The album does still mine his childhood for allusions, though. On 10-minute closer Bark at the Moon, he sings about playing the titular Ozzy track on Guitar Hero; Rudolph nods to Lightning McQueen, the hot-headed red sports car from the Pixar film Cars. (“My dad asked me who that was, and I had to explain it was an animated car,” he says drily.)
For those who grew up in the late-90s and 2000s, Manning Fireworks is rich with these kinds of sly, recognisable interjections. “I think there’s something generational there – that hopefully isn’t so over the top that older people can’t resonate with it – and I think that’s maybe the most interesting part of the music,” he says. Musically, Manning Fireworks draws lines between the driving powerpop of Teenage Fanclub, the yearning hooks of REM and the muscular country-rock of Drive-By Truckers – all very 90s references – and Lenderman says he wants to subtly update that universe for the 2020s. “I’m making guitar music – it’s not like that’s never been done before – and then just trying to write songs with my own vocabulary, or hopefully one that at least people our age understand.”

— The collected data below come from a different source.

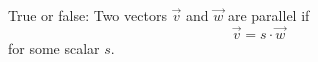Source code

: \documentclass{ximera}
\author{Bart Snapp}
\begin{document}
\begin{exercise}
  True or false: Two vectors $\vec{v}$ and $\vec{w}$ are parallel if 
  \[
  \vec{v} = s\cdot \vec{w}\
  \]
  for some scalar $s$.
  \begin{multipleChoice}
  \end{multipleChoice}
\end{exercise}
\end{document}
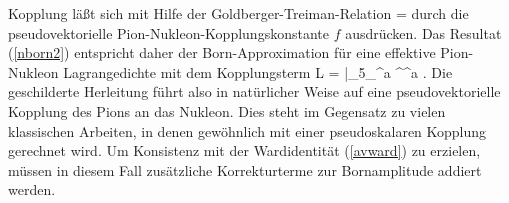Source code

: Kopplung l\"a\ss t sich mit Hilfe der Goldberger-Treiman-Relation
\be
\label{GT}
 = 
\ee
durch die pseudovektorielle Pion-Nukleon-Kopplungskonstante $f$ ausdr\"ucken.
Das Resultat (\ref{nborn2}) entspricht daher der Born-Approximation f\"ur
eine effektive Pion-Nukleon Lagrangedichte mit dem Kopplungsterm
\be
\label{pv}
{\cal L} =  \bar{\psi}\gamma_5\gamma_\mu \tau^{a}\psi
   \partial^\mu \phi^{a}\; .
\ee    
Die geschilderte Herleitung f\"uhrt also in nat\"urlicher Weise
auf eine pseudovektorielle Kopplung des Pions an das Nukleon. Dies 
steht im Gegensatz zu vielen klassischen Arbeiten, in denen 
gew\"ohnlich mit einer pseudoskalaren Kopplung gerechnet wird.
Um Konsistenz mit der Wardidentit\"at (\ref{avward}) zu erzielen,
m\"ussen in diesem Fall zus\"atzliche Korrekturterme zur Bornamplitude
addiert werden.

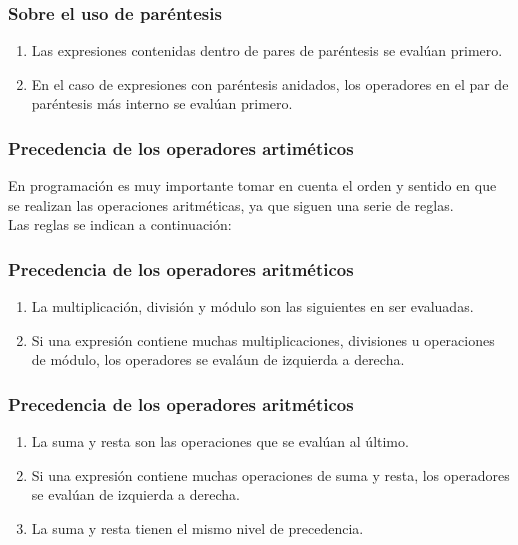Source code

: \documentclass[12pt]{beamer}
\begin{document}
\begin{frame}
\frametitle{Sobre el uso de paréntesis}
\begin{enumerate}[<+->]
\item Las expresiones contenidas dentro de pares de paréntesis se evalúan primero.
\item En el caso de expresiones con paréntesis anidados, los operadores en el par de paréntesis más interno se evalúan primero.
\end{enumerate}
\end{frame}
\begin{frame}
\frametitle{Precedencia de los operadores artiméticos}
En programación es muy importante tomar en cuenta el orden y sentido en que se realizan las operaciones aritméticas, ya que siguen una serie de reglas.
\\
\bigskip
\pause
Las reglas se indican a continuación:
\end{frame}
\begin{frame}
\frametitle{Precedencia de los operadores aritméticos}
\begin{enumerate}[<+->]
\item La multiplicación, división y módulo son las siguientes en ser evaluadas. 
\item Si una expresión contiene muchas multiplicaciones, divisiones u operaciones de módulo, los operadores se evaláun de izquierda a derecha.
\seti
\end{enumerate}
\end{frame}
\begin{frame}
\frametitle{Precedencia de los operadores aritméticos}
\begin{enumerate}[<+->]
\conti
\item La suma y resta son las operaciones que se evalúan al último. 
\item Si una expresión contiene muchas operaciones de suma y resta, los operadores se evalúan de izquierda a derecha.
\item La suma y resta tienen el mismo nivel de precedencia.
\end{enumerate}
\end{frame}
\end{document}
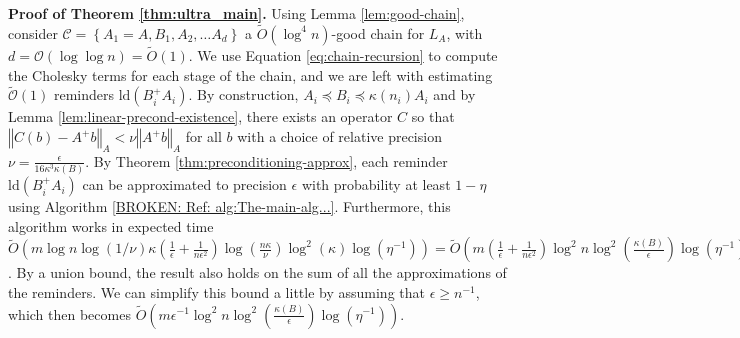 \textbf{Proof of Theorem \ref{thm:ultra_main}.} Using Lemma \ref{lem:good-chain},
consider $\mathcal{C}=\left\{ A_{1}=A,B_{1},A_{2},\dots A_{d}\right\} $
a $\tilde{O}\left(\log^{4}n\right)$-good chain for $L_{A}$, with
$d=\mathcal{O}\left(\log\log n\right)=\tilde{O}\left(1\right)$. We
use Equation \ref{eq:chain-recursion} to compute the Cholesky terms
for each stage of the chain, and we are left with estimating $\tilde{\mathcal{O}}\left(1\right)$
reminders $\text{ld}\left(B_{i}^{+}A_{i}\right)$. By construction,
$A_{i}\preceq B_{i}\preceq\kappa\left(n_{i}\right)A_{i}$ and by Lemma
\ref{lem:linear-precond-existence}, there exists an operator $C$
so that $\left\Vert C\left(b\right)-A^{+}b\right\Vert _{A}<\nu\left\Vert A^{+}b\right\Vert _{A}$
for all $b$ with a choice of relative precision $\nu=\frac{\epsilon}{16\kappa^{3}\kappa\left(B\right)}$.
By Theorem \ref{thm:preconditioning-approx}, each reminder $\text{ld}\left(B_{i}^{+}A_{i}\right)$
can be approximated to precision $\epsilon$ with probability at least
$1-\eta$ using Algorithm \ref{BROKEN: Ref: alg:The-main-alg...}.
Furthermore, this algorithm works in expected time $\tilde{O}\left(m\log n\log\left(1/\nu\right)\kappa\left(\frac{1}{\epsilon}+\frac{1}{n\epsilon^{2}}\right)\log\left(\frac{n\kappa}{\nu}\right)\log^{2}\left(\kappa\right)\log\left(\eta^{-1}\right)\right)=\tilde{O}\left(m\left(\frac{1}{\epsilon}+\frac{1}{n\epsilon^{2}}\right)\log^{2}n\log^{2}\left(\frac{\kappa\left(B\right)}{\epsilon}\right)\log\left(\eta^{-1}\right)\right)$.
By a union bound, the result also holds on the sum of all the approximations
of the reminders. We can simplify this bound a little by assuming
that $\epsilon\geq n^{-1}$, which then becomes $\tilde{O}\left(m\epsilon^{-1}\log^{2}n\log^{2}\left(\frac{\kappa\left(B\right)}{\epsilon}\right)\log\left(\eta^{-1}\right)\right)$. 

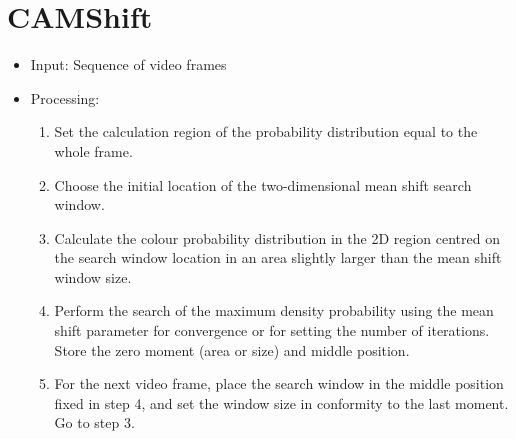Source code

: \documentclass{scrreprt}
\begin{document}
\section{CAMShift}
\begin{itemize}
    \item Input: Sequence of video frames
    \item Processing:
    \begin{enumerate}
        \item Set the calculation region of the probability distribution equal to the whole frame.
        \item Choose the initial location of the two-dimensional mean shift search window.
        \item Calculate the colour probability distribution in the 2D region centred on the search window location in an area slightly larger than the mean shift window size.
        \item Perform the search of the maximum density probability using the mean shift parameter for convergence or for setting the number of iterations. Store the zero moment (area or size) and middle position.
        \item For the next video frame, place the search window in the middle position fixed in step 4, and set the window size in conformity to the last moment. Go to step 3. 
    \end{enumerate}
\end{itemize}
\begin{thebibliography}{999}

\bibitem{} 
\bibitem{}

\bibitem{} 

\bibitem{} 

\bibitem{} 

\bibitem{} 



\end{thebibliography}
\end{document}

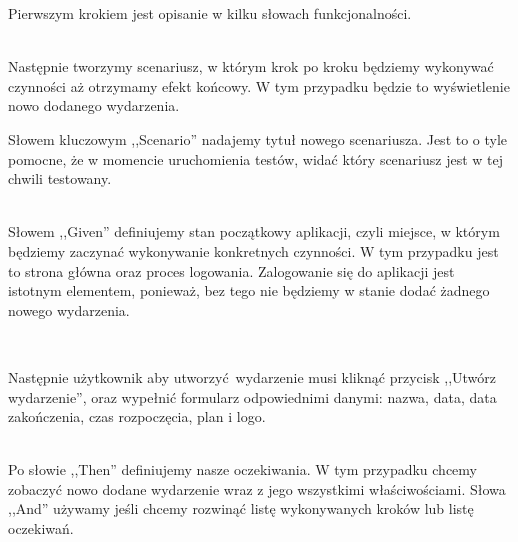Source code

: Pierwszym krokiem jest opisanie w kilku słowach funkcjonalności.
\begin{code}
	
\end{code}\\

Następnie tworzymy scenariusz, w którym krok po kroku będziemy wykonywać czynności aż otrzymamy efekt końcowy. W tym przypadku będzie to wyświetlenie nowo dodanego wydarzenia.

Słowem kluczowym ,,Scenario'' nadajemy tytuł nowego scenariusza. Jest to o tyle pomocne, że w momencie uruchomienia testów, widać który scenariusz jest w tej chwili testowany.

\begin{code}
	
\end{code}\\

Słowem ,,Given'' definiujemy stan początkowy aplikacji, czyli miejsce, w którym będziemy zaczynać wykonywanie konkretnych czynności. W tym przypadku jest to strona główna oraz proces logowania. Zalogowanie się do aplikacji jest istotnym elementem, ponieważ, bez tego nie będziemy w stanie dodać żadnego nowego wydarzenia.

\begin{code}
	
\end{code}\\

\clearpage

Następnie użytkownik aby utworzyć wydarzenie musi kliknąć przycisk ,,Utwórz wydarzenie'', oraz wypełnić formularz odpowiednimi danymi: nazwa, data, data zakończenia, czas rozpoczęcia, plan i logo.

\begin{code}
	
\end{code}\\

Po słowie ,,Then'' definiujemy nasze oczekiwania. W tym przypadku chcemy zobaczyć nowo dodane wydarzenie wraz z jego wszystkimi właściwościami. Słowa ,,And'' używamy jeśli chcemy rozwinąć listę wykonywanych kroków lub listę oczekiwań.

\begin{code}
	
\end{code}\\

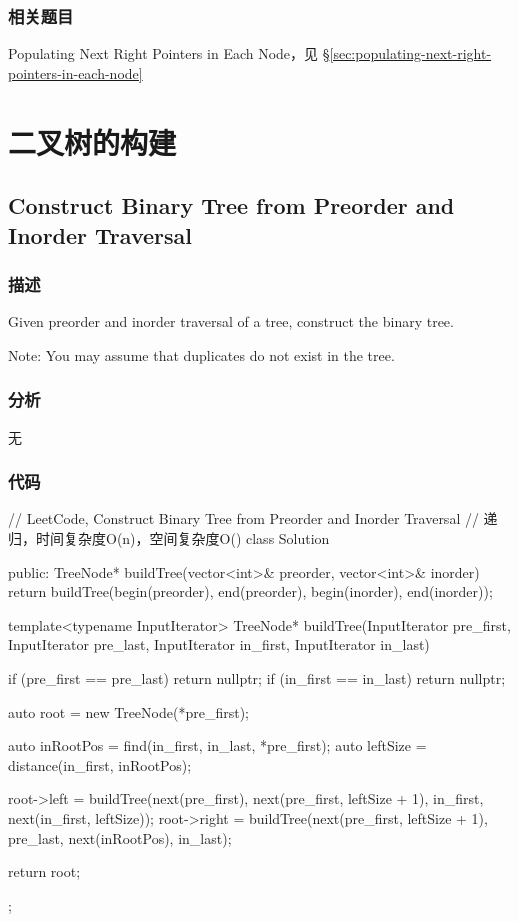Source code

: \subsubsection{相关题目}
\begindot
\item Populating Next Right Pointers in Each Node，见 \S \ref{sec:populating-next-right-pointers-in-each-node}
\myenddot


\section{二叉树的构建} %


\subsection{Construct Binary Tree from Preorder and Inorder Traversal}
\label{sec:construct-binary-tree-from-preorder-and-inorder-traversal}


\subsubsection{描述}
Given preorder and inorder traversal of a tree, construct the binary tree.

Note:
You may assume that duplicates do not exist in the tree.


\subsubsection{分析}
无


\subsubsection{代码}
\begin{Code}
// LeetCode, Construct Binary Tree from Preorder and Inorder Traversal
// 递归，时间复杂度O(n)，空间复杂度O(\logn)
class Solution {
public:
    TreeNode* buildTree(vector<int>& preorder, vector<int>& inorder) {
        return buildTree(begin(preorder), end(preorder),
                begin(inorder), end(inorder));
    }

    template<typename InputIterator>
    TreeNode* buildTree(InputIterator pre_first, InputIterator pre_last,
            InputIterator in_first, InputIterator in_last) {
        if (pre_first == pre_last) return nullptr;
        if (in_first == in_last) return nullptr;

        auto root = new TreeNode(*pre_first);

        auto inRootPos = find(in_first, in_last, *pre_first);
        auto leftSize = distance(in_first, inRootPos);

        root->left = buildTree(next(pre_first), next(pre_first,
                leftSize + 1), in_first, next(in_first, leftSize));
        root->right = buildTree(next(pre_first, leftSize + 1), pre_last,
                next(inRootPos), in_last);

        return root;
    }
};
\end{Code}


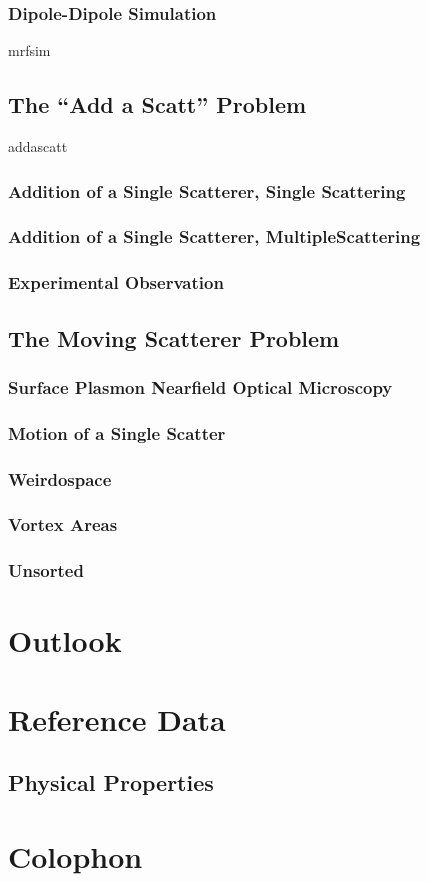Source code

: \documentclass[a4paper,titlepage,onecolumn]{report}
\begin{document}
  \subsection{Dipole-Dipole Simulation} \label{sec:mrfsim}
		{mrfsim}
 \section{The ``Add a Scatt'' Problem}
	{addascatt}
  \subsection{Addition of a Single Scatterer, Single Scattering}
  \subsection{Addition of a Single Scatterer, MultipleScattering}
  \subsection{Experimental Observation}
 \section{The Moving Scatterer Problem}
  \subsection{Surface Plasmon Nearfield Optical Microscopy}
  \subsection{Motion of a Single Scatter}
  \subsection{Weirdospace}
  \subsection{Vortex Areas}
  \subsection{Unsorted}

\chapter{Outlook} \label{ch:outlook}

\chapter{Reference Data} \label{ch:reference}
\section{Physical Properties}
\label{ref:physicalproperties}
\chapter{Colophon}



\end{document}
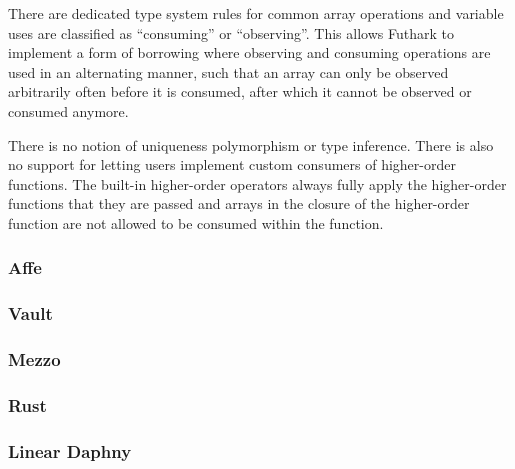 There are dedicated type system rules for common array operations and variable uses are classified as ``consuming'' or ``observing''. This allows Futhark to implement a form of borrowing where observing and consuming operations are used in an alternating manner, such that an array can only be observed arbitrarily often before it is consumed, after which it cannot be observed or consumed anymore.

There is no notion of uniqueness polymorphism or type inference. There is also no support for letting users implement custom consumers of higher-order functions. The built-in higher-order operators always fully apply the higher-order functions that they are passed and arrays in the closure of the higher-order function are not allowed to be consumed within the function.

\subsubsection{Affe}

\subsubsection{Vault}

\subsubsection{Mezzo}

\subsubsection{Rust}

\subsubsection{Linear Daphny}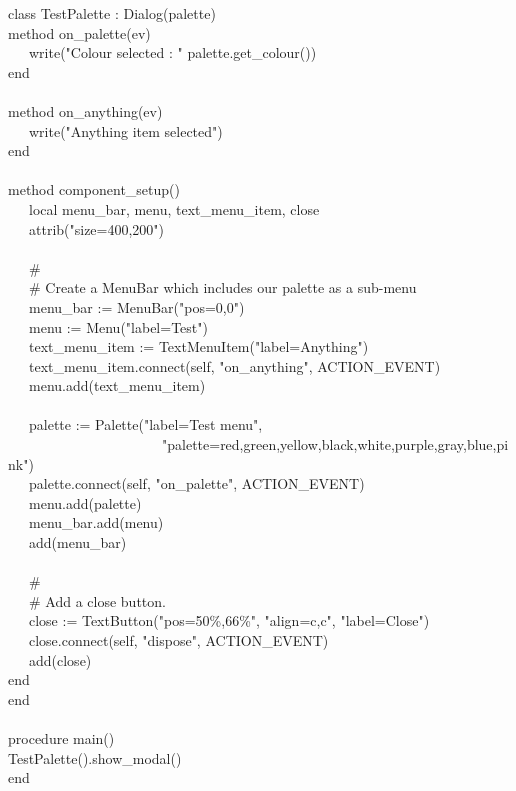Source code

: {class TestPalette : Dialog(palette) \\
\>   method on\_palette(ev) \\
\>   \ \ \ write("Colour selected : "
{\textbar}{\textbar} palette.get\_colour()) \\
\>   end \\
\ \\
\>   method on\_anything(ev) \\
\>   \ \ \ write("Anything item selected") \\
\>   end \\
\ \\
\>   method component\_setup() \\
\>   \ \ \ local menu\_bar, menu, text\_menu\_item, close \\
\>   \ \ \ attrib("size=400,200") \\
\ \\
\>   \ \ \ \# \\
\>   \ \ \ \# Create a MenuBar which includes our palette as a sub-menu \\
\>   \ \ \ menu\_bar := MenuBar("pos=0,0") \\
\>   \ \ \ menu := Menu("label=Test") \\
\>   \ \ \ text\_menu\_item := TextMenuItem("label=Anything") \\
\>   \ \ \ text\_menu\_item.connect(self, "on\_anything", ACTION\_EVENT) \\
\>   \ \ \ menu.add(text\_menu\_item) \\
\ \\
\>   \ \ \ palette := Palette("label=Test menu", \\
\>   \ \ \ \ \ \ \ \ \ \ \ \ \ \ \ \ \ \ \ \ \ \ "palette=red,green,yellow,black,white,purple,gray,blue,pink") \\
\>   \ \ \ palette.connect(self, "on\_palette", ACTION\_EVENT) \\
\>   \ \ \ menu.add(palette) \\
\>   \ \ \ menu\_bar.add(menu) \\
\>   \ \ \ add(menu\_bar) \\
\ \\
\>   \ \ \ \# \\
\>   \ \ \ \# Add a close button.\\
\>   \ \ \ close := TextButton("pos=50\%,66\%", "align=c,c", "label=Close") \\
\>   \ \ \ close.connect(self, "dispose", ACTION\_EVENT) \\
\>   \ \ \ add(close) \\
\>   end \\
end \\
\ \\
procedure main() \\
\>   TestPalette().show\_modal() \\
end
}

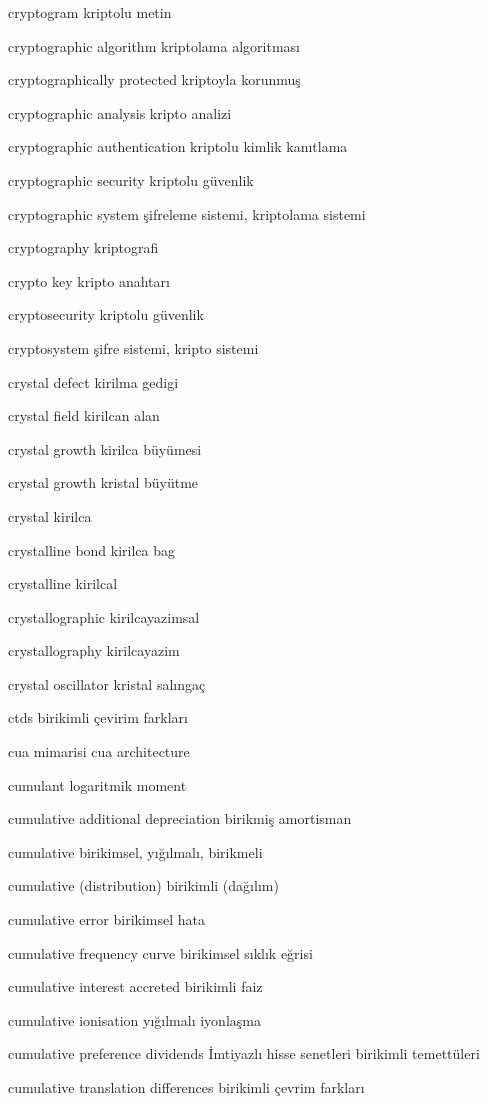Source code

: \documentclass[12pt,fleqn]{article}\usepackage{../../common}
\begin{document}
cryptogram kriptolu metin

cryptographic algorithm kriptolama algoritması

cryptographically protected kriptoyla korunmuş

cryptographic analysis kripto analizi

cryptographic authentication kriptolu kimlik kanıtlama

cryptographic security kriptolu güvenlik

cryptographic system şifreleme sistemi, kriptolama sistemi

cryptography kriptografi

crypto key kripto anahtarı

cryptosecurity kriptolu güvenlik

cryptosystem şifre sistemi, kripto sistemi

crystal defect kirilma gedigi

crystal field kirilcan alan

crystal growth kirilca büyümesi

crystal growth kristal büyütme

crystal kirilca

crystalline bond kirilca bag

crystalline kirilcal

crystallographic kirilcayazimsal

crystallography kirilcayazim

crystal oscillator kristal salıngaç

ctds birikimli çevirim farkları

cua mimarisi cua architecture

cumulant logaritmik moment

cumulative additional depreciation birikmiş amortisman

cumulative birikimsel, yığılmalı, birikmeli

cumulative (distribution) birikimli (dağılım)

cumulative error birikimsel hata

cumulative frequency curve birikimsel sıklık eğrisi

cumulative interest accreted birikimli faiz

cumulative ionisation yığılmalı iyonlaşma

cumulative preference dividends İmtiyazlı hisse senetleri birikimli temettüleri

cumulative translation differences birikimli çevrim farkları
\end{document}
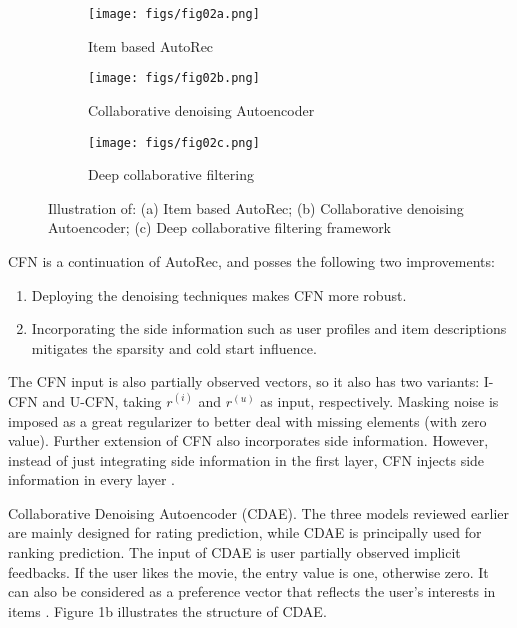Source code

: \documentclass[a4paper,fleqn]{cas-dc}
\begin{document}
\begin{figure}

	\begin{subfigure}{.5\textwidth}
		\centering
		\texttt{[image: figs/fig02a.png]}
		\caption{Item based AutoRec}
		\label{FIG:02:a}
	\end{subfigure}

	\begin{subfigure}{.5\textwidth}
		\centering
		\texttt{[image: figs/fig02b.png]}
		\caption{Collaborative denoising Autoencoder}
		\label{FIG:02:b}
	\end{subfigure}

	\begin{subfigure}{.5\textwidth}
		\centering
		\texttt{[image: figs/fig02c.png]}
		\caption{Deep collaborative filtering}
		\label{FIG:02:c}
	\end{subfigure}

	\caption{Illustration of: (a) Item based AutoRec; (b) Collaborative denoising Autoencoder; (c) Deep collaborative filtering framework \citep{29zhang2019a}}
	\label{FIG:02}
\end{figure}

CFN \citep{30strub2016a, 26strub2015a} is a continuation of AutoRec, and posses the following two improvements:

\begin{enumerate}
	\item Deploying the denoising techniques makes CFN more robust.
	\item Incorporating the side information such as user profiles and item descriptions mitigates the sparsity and cold start influence.
\end{enumerate}

The CFN input is also partially observed vectors, so it also has two variants: I-CFN and U-CFN, taking $r^{(i)}$ and $r^{(u)}$ as input, respectively. Masking noise is imposed as a great regularizer to better deal with missing elements (with zero value). Further extension of CFN also incorporates side information. However, instead of just integrating side information in the first layer, CFN injects side information in every layer \citep{29zhang2019a}.

Collaborative Denoising Autoencoder (CDAE). The three models reviewed earlier are mainly designed for rating prediction, while CDAE \citep{28wu2016a} is principally used for ranking prediction. The input of CDAE is user partially observed implicit feedbacks. If the user likes the movie, the entry value is one, otherwise zero. It can also be considered as a preference vector that reflects the user's interests in items \citep{29zhang2019a}. Figure 1b illustrates the structure of CDAE.
\end{document}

Those generational references influence Lenderman’s music in more subtle ways. Some of his writing about facile machismo – the aforementioned portrait of a buffoon on Wristwatch, for example, or the guy on Manning Fireworks who’s “sneakin’ backstage to hound the girls in the circus” – was inspired by manosphere-adjacent influencers, “these podcasts that, especially if you’re a guy, are shoved in your face: the dumbest fucking dudes talking to each other,” he says. Part of the reason he no longer runs his own Instagram is that he found that he “could sink four hours a day” into watching characters like Will Blunderfield, an alternative health influencer-slash-musician who drinks his own urine and “is like, always naked. You can only see so much of that until it makes you sick,” he says.
Lenderman also drew from his Catholic upbringing on Manning Fireworks; he says the fact that so many of his songs tap into a visceral sense of shame and embarrassment is “the Catholic lingering in me”. The record’s title track zeroes in on a figure who uses his religion to pick up women, which Lenderman says was inspired by those who weaponise their worship as a “performative act”. While Lenderman says “I tend not to surround myself with people like that,” he saw “a good bit of it” growing up in the south. “I had certain friends in middle school who had batshit crazy Republican parents that were like that,” he says. He recalls a lot of the religion he was surrounded by as a child as feeling fairly hypocritical; one Sunday as a child, a friend’s family took him to the Rock Church, which was full of “hip young people doing church services at a rock club, but still felt homophobic and all that stuff. Growing up, my family and most of our friends were all pretty liberal, and even within the church it was still split politically, somehow.”
All these references – drawn from childhood memories, dank algorithm holes, films and TV – coalesce into a funny, sad and thrillingly real album that firmly cements Lenderman as a generationally talented songwriter. Far from being dude-centric, Manning Fireworks’ sad sack anthems tap into something devastatingly, purely human. “When you’re observing someone at their lowest, certain truths come out,” he says. “Seeing people at their rawest, it’s easier to get in there and illuminate things about being alive.”